Diabetes is marked by high glucose levels and is associated with decreased bone mass and increased fracture rates. To determine if [6]-gingerol could influence osteoblast dysfunction induced by 2-deoxy-D-ribose (dRib), osteoblastic MC3T3-E1 cells was treated with dRib and [6]-gingerol and markers of osteoblast function and oxidized protein were examined. [6]-Gingerol ($10^{-7}\;M$) significantly increased the growth of MC3T3-E1 cells in the presence of 30 mM dRib (p<0.05). [6]-Gingerol ($10^{-7}\;M$) caused a significant elevation of alkaline phosphatase (ALP) activity, collagen content, and osteocalcin secretion in the cells.

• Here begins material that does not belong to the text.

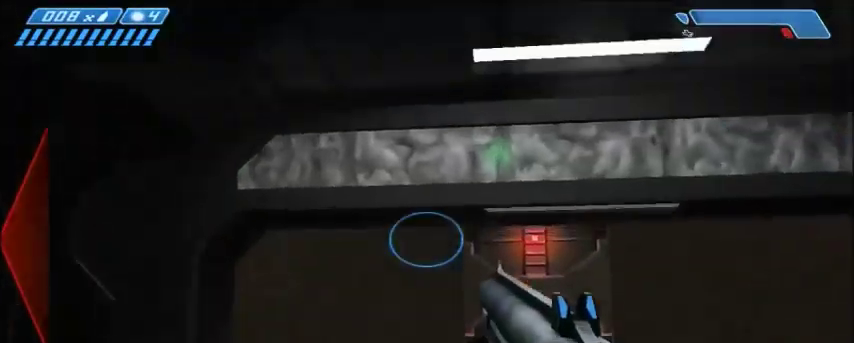
{"keys": ["w"], "mouse": [], "events": []}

We then examined the effect of [6]-gingerol on the production of osteoprotegerin and protein carbonyl in osteoblasts. Treatment with [6]-gingerol ($10^{-9}$ and $10^{-7}\;M$) increased osteoprotegerin secretion in osteoblastic cells. Moreover, [6]-gingerol ($10^{-9}$ and $10^{-7}\;M$) decreased protein carbonyl contents of osteoblastic MC3T3-E1 cells in the presence of 30 mM dRib. Taken together, these results demonstrate that [6]-gingerol inhibits dRib-induced damage and may be useful in the treatment of diabetes related bone diseases.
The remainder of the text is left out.